Data supplied –
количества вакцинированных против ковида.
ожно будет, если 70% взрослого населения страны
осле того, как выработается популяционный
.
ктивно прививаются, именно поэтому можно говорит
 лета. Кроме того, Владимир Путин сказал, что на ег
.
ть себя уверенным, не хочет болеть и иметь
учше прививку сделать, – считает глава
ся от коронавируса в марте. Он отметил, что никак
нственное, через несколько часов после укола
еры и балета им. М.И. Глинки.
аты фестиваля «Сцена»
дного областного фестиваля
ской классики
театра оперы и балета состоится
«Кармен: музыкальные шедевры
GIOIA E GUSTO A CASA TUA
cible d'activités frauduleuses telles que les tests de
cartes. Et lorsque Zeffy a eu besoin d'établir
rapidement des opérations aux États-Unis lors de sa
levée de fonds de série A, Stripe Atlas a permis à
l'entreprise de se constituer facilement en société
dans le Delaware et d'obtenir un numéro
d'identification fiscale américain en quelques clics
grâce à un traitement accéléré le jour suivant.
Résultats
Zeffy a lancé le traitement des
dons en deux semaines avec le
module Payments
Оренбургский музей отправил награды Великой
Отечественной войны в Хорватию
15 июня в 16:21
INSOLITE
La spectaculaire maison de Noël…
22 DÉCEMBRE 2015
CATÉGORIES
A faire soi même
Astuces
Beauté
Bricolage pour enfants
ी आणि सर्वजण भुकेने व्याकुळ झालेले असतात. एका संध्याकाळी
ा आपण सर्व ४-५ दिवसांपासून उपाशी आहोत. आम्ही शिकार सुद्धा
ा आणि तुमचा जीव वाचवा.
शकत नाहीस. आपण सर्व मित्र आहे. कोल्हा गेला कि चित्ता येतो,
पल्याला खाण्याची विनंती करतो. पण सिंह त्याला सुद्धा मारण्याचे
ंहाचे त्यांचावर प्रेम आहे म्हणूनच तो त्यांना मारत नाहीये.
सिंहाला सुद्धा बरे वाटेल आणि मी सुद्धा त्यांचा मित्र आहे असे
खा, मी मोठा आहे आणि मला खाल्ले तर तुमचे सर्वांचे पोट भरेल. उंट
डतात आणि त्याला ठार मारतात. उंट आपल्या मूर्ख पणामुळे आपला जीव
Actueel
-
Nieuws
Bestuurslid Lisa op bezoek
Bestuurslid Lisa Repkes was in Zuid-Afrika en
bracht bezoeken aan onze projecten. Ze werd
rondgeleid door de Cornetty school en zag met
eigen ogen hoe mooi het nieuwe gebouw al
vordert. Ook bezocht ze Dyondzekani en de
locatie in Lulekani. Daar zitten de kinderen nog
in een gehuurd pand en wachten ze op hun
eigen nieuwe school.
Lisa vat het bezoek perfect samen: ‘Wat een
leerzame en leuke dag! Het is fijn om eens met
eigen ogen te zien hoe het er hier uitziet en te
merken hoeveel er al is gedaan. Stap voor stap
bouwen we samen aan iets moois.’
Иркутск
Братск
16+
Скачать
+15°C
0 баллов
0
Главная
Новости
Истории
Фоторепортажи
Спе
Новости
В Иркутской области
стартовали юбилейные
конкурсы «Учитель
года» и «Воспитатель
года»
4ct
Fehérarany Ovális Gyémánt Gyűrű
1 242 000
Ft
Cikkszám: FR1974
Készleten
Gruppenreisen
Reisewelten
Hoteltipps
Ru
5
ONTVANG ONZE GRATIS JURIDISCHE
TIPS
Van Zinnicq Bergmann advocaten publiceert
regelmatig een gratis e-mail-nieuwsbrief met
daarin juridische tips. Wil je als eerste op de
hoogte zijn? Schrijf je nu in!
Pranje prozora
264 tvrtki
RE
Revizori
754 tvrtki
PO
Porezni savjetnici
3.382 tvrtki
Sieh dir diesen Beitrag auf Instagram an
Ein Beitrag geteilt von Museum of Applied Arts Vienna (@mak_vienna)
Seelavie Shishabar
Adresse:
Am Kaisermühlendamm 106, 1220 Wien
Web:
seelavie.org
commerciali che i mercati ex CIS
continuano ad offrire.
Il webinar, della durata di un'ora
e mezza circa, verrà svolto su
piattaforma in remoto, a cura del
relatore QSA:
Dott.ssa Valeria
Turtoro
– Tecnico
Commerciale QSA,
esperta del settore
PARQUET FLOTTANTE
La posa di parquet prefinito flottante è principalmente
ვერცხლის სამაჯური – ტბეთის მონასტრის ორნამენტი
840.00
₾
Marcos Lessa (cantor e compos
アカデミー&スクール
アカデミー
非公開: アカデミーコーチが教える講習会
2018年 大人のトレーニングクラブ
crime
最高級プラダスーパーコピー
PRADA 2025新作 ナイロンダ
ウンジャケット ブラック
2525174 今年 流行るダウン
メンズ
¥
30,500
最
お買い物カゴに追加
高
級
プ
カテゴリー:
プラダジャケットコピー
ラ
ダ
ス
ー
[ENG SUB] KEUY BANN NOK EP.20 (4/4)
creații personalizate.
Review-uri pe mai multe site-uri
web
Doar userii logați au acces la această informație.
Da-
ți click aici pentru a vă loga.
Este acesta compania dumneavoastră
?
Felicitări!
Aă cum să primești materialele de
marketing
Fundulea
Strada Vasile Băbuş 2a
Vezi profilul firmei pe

Action item –
Transcribe the text of every entry above line for line, keeping the original characters, spelling, and line breaks unchanged.

Written response –
количества вакцинированных против ковида.
ожно будет, если 70% взрослого населения страны
осле того, как выработается популяционный
.
ктивно прививаются, именно поэтому можно говорит
 лета. Кроме того, Владимир Путин сказал, что на ег
.
ть себя уверенным, не хочет болеть и иметь
учше прививку сделать, – считает глава
ся от коронавируса в марте. Он отметил, что никак
нственное, через несколько часов после укола
еры и балета им. М.И. Глинки.
аты фестиваля «Сцена»
дного областного фестиваля
ской классики
театра оперы и балета состоится
«Кармен: музыкальные шедевры
GIOIA E GUSTO A CASA TUA
cible d'activités frauduleuses telles que les tests de
cartes. Et lorsque Zeffy a eu besoin d'établir
rapidement des opérations aux États-Unis lors de sa
levée de fonds de série A, Stripe Atlas a permis à
l'entreprise de se constituer facilement en société
dans le Delaware et d'obtenir un numéro
d'identification fiscale américain en quelques clics
grâce à un traitement accéléré le jour suivant.
Résultats
Zeffy a lancé le traitement des
dons en deux semaines avec le
module Payments
Оренбургский музей отправил награды Великой
Отечественной войны в Хорватию
15 июня в 16:21
INSOLITE
La spectaculaire maison de Noël…
22 DÉCEMBRE 2015
CATÉGORIES
A faire soi même
Astuces
Beauté
Bricolage pour enfants
ी आणि सर्वजण भुकेने व्याकुळ झालेले असतात. एका संध्याकाळी
ा आपण सर्व ४-५ दिवसांपासून उपाशी आहोत. आम्ही शिकार सुद्धा
ा आणि तुमचा जीव वाचवा.
शकत नाहीस. आपण सर्व मित्र आहे. कोल्हा गेला कि चित्ता येतो,
पल्याला खाण्याची विनंती करतो. पण सिंह त्याला सुद्धा मारण्याचे
ंहाचे त्यांचावर प्रेम आहे म्हणूनच तो त्यांना मारत नाहीये.
सिंहाला सुद्धा बरे वाटेल आणि मी सुद्धा त्यांचा मित्र आहे असे
खा, मी मोठा आहे आणि मला खाल्ले तर तुमचे सर्वांचे पोट भरेल. उंट
डतात आणि त्याला ठार मारतात. उंट आपल्या मूर्ख पणामुळे आपला जीव
Actueel
-
Nieuws
Bestuurslid Lisa op bezoek
Bestuurslid Lisa Repkes was in Zuid-Afrika en
bracht bezoeken aan onze projecten. Ze werd
rondgeleid door de Cornetty school en zag met
eigen ogen hoe mooi het nieuwe gebouw al
vordert. Ook bezocht ze Dyondzekani en de
locatie in Lulekani. Daar zitten de kinderen nog
in een gehuurd pand en wachten ze op hun
eigen nieuwe school.
Lisa vat het bezoek perfect samen: ‘Wat een
leerzame en leuke dag! Het is fijn om eens met
eigen ogen te zien hoe het er hier uitziet en te
merken hoeveel er al is gedaan. Stap voor stap
bouwen we samen aan iets moois.’
Иркутск
Братск
16+
Скачать
+15°C
0 баллов
0
Главная
Новости
Истории
Фоторепортажи
Спе
Новости
В Иркутской области
стартовали юбилейные
конкурсы «Учитель
года» и «Воспитатель
года»
4ct
Fehérarany Ovális Gyémánt Gyűrű
1 242 000
Ft
Cikkszám: FR1974
Készleten
Gruppenreisen
Reisewelten
Hoteltipps
Ru
5
ONTVANG ONZE GRATIS JURIDISCHE
TIPS
Van Zinnicq Bergmann advocaten publiceert
regelmatig een gratis e-mail-nieuwsbrief met
daarin juridische tips. Wil je als eerste op de
hoogte zijn? Schrijf je nu in!
Pranje prozora
264 tvrtki
RE
Revizori
754 tvrtki
PO
Porezni savjetnici
3.382 tvrtki
Sieh dir diesen Beitrag auf Instagram an
Ein Beitrag geteilt von Museum of Applied Arts Vienna (@mak_vienna)
Seelavie Shishabar
Adresse:
Am Kaisermühlendamm 106, 1220 Wien
Web:
seelavie.org
commerciali che i mercati ex CIS
continuano ad offrire.
Il webinar, della durata di un'ora
e mezza circa, verrà svolto su
piattaforma in remoto, a cura del
relatore QSA:
Dott.ssa Valeria
Turtoro
– Tecnico
Commerciale QSA,
esperta del settore
PARQUET FLOTTANTE
La posa di parquet prefinito flottante è principalmente
ვერცხლის სამაჯური – ტბეთის მონასტრის ორნამენტი
840.00
₾
Marcos Lessa (cantor e compos
アカデミー&スクール
アカデミー
非公開: アカデミーコーチが教える講習会
2018年 大人のトレーニングクラブ
crime
最高級プラダスーパーコピー
PRADA 2025新作 ナイロンダ
ウンジャケット ブラック
2525174 今年 流行るダウン
メンズ
¥
30,500
最
お買い物カゴに追加
高
級
プ
カテゴリー:
プラダジャケットコピー
ラ
ダ
ス
ー
[ENG SUB] KEUY BANN NOK EP.20 (4/4)
creații personalizate.
Review-uri pe mai multe site-uri
web
Doar userii logați au acces la această informație.
Da-
ți click aici pentru a vă loga.
Este acesta compania dumneavoastră
?
Felicitări!
Aă cum să primești materialele de
marketing
Fundulea
Strada Vasile Băbuş 2a
Vezi profilul firmei pe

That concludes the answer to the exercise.